# Daily Archives: April 5, 2009

## Posterior inference for recessionistas

One of the things people learn during downturns is that it’s actually possible to look ab fab without spending a whole lot of money. Let’s try to apply the same enterprising spirit to posterior inference on mixture models.

Today we’ll consider a simple mixture of two Gaussians, with means set at $\mu = \langle +1, -1 \rangle$ and variance $\sigma^2 = 1$. Let’s also set the mixture components to be $\langle \theta, 1 - \theta \rangle, \theta=0.7$. This gives the following as the density of our distribution: $\theta \mathcal{N}(+1, 1) + (1 - \theta) \mathcal{N}(-1, 1)$. I’ve conveniently plotted this distribution for you here.

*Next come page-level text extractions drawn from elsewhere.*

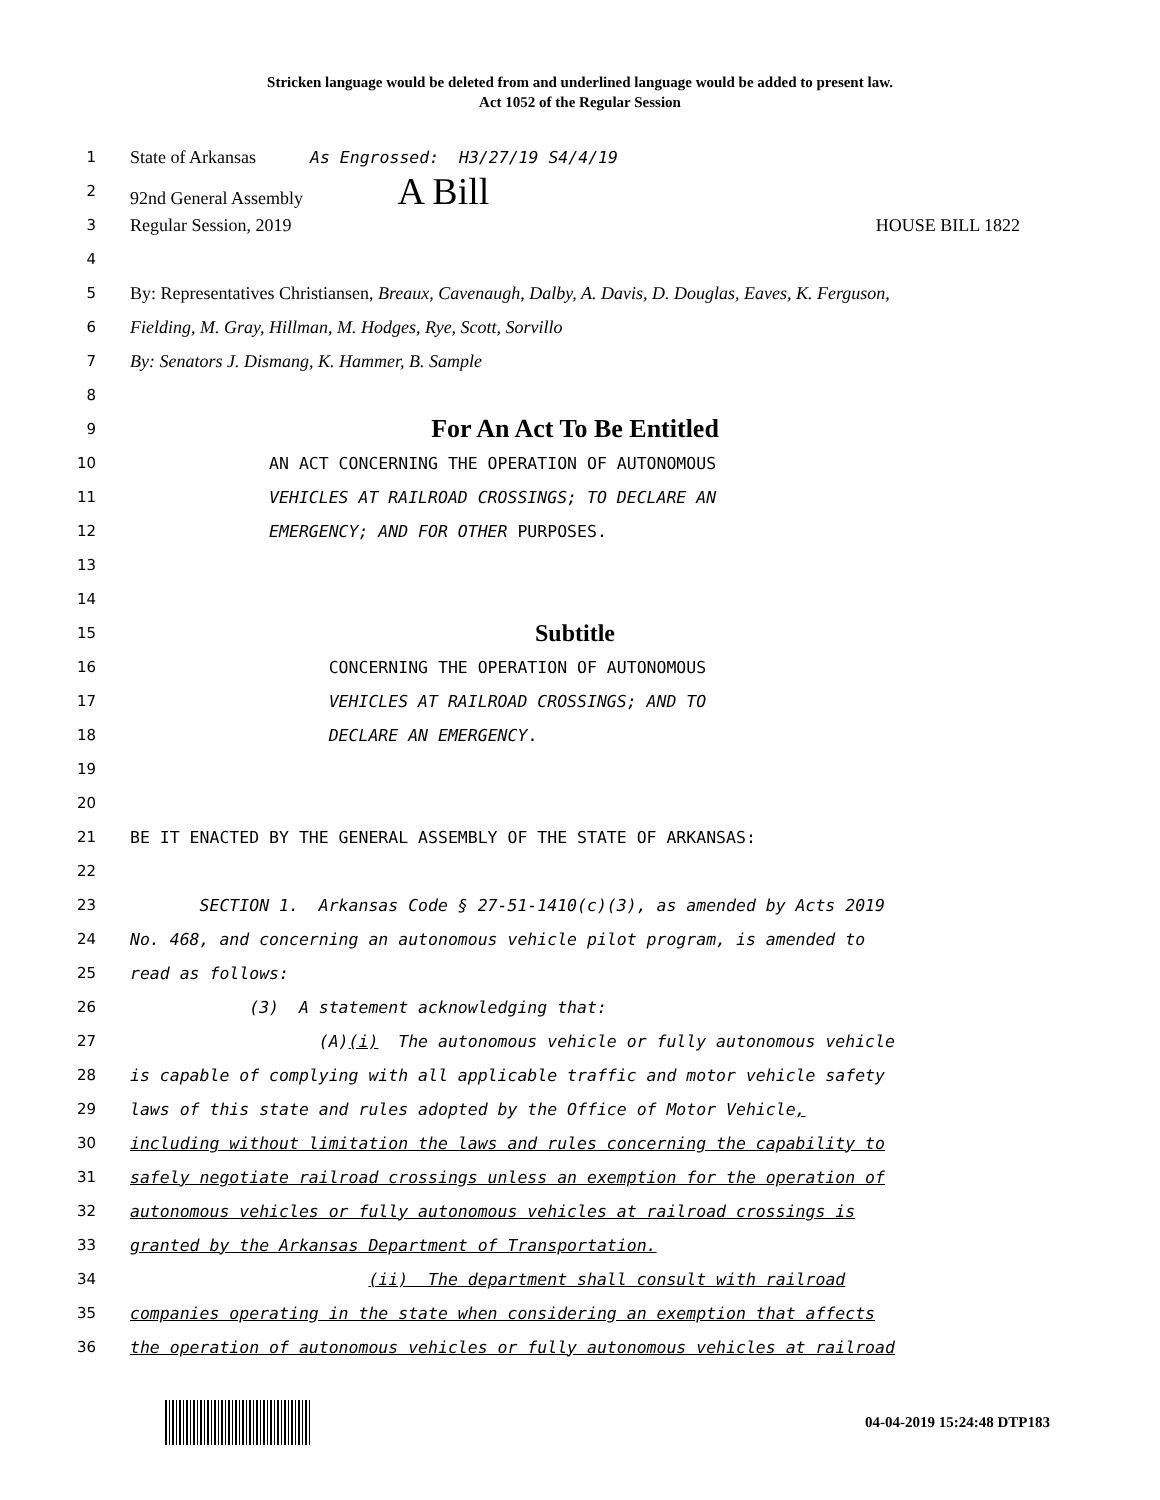Stricken language would be deleted from and underlined language would be added to present law.
Act 1052 of the Regular Session
1
State of Arkansas As Engrossed: H3/27/19 S4/4/19
2
92nd General Assembly A Bill
3
Regular Session, 2019 HOUSE BILL 1822
4
5
By: Representatives Christiansen, Breaux, Cavenaugh, Dalby, A. Davis, D. Douglas, Eaves, K. Ferguson,
6
Fielding, M. Gray, Hillman, M. Hodges, Rye, Scott, Sorvillo
7
By: Senators J. Dismang, K. Hammer, B. Sample
8
9
For An Act To Be Entitled
10
AN ACT CONCERNING THE OPERATION OF AUTONOMOUS
11
VEHICLES AT RAILROAD CROSSINGS; TO DECLARE AN
12
EMERGENCY; AND FOR OTHER PURPOSES.
13
14
15
Subtitle
16
CONCERNING THE OPERATION OF AUTONOMOUS
17
VEHICLES AT RAILROAD CROSSINGS; AND TO
18
DECLARE AN EMERGENCY.
19
20
21
BE IT ENACTED BY THE GENERAL ASSEMBLY OF THE STATE OF ARKANSAS:
22
23
SECTION 1. Arkansas Code § 27-51-1410(c)(3), as amended by Acts 2019
24
No. 468, and concerning an autonomous vehicle pilot program, is amended to
25
read as follows:
26
(3) A statement acknowledging that:
27
(A)(i) The autonomous vehicle or fully autonomous vehicle
28
is capable of complying with all applicable traffic and motor vehicle safety
29
laws of this state and rules adopted by the Office of Motor Vehicle,
30
including without limitation the laws and rules concerning the capability to
31
safely negotiate railroad crossings unless an exemption for the operation of
32
autonomous vehicles or fully autonomous vehicles at railroad crossings is
33
granted by the Arkansas Department of Transportation.
34
(ii) The department shall consult with railroad
35
companies operating in the state when considering an exemption that affects
36
the operation of autonomous vehicles or fully autonomous vehicles at railroad
04-04-2019 15:24:48 DTP183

Now most problems in life come down to performing posterior inference, i.e., determining the distribution over the aforementioned parameters given some observations $x$ drawn from the density. In this case, let’s focus on computing the posterior density of $\theta$: $p(\theta | x, \mu, \sigma)$. We can apply Bayes’ rule to rewrite this as $p(\theta | x, \mu, \sigma) \propto p(x | \theta, \mu, \sigma)$, which is not too hard to compute. The problem is hidden in that proportionality — we don’t know what the proportionality constant should be.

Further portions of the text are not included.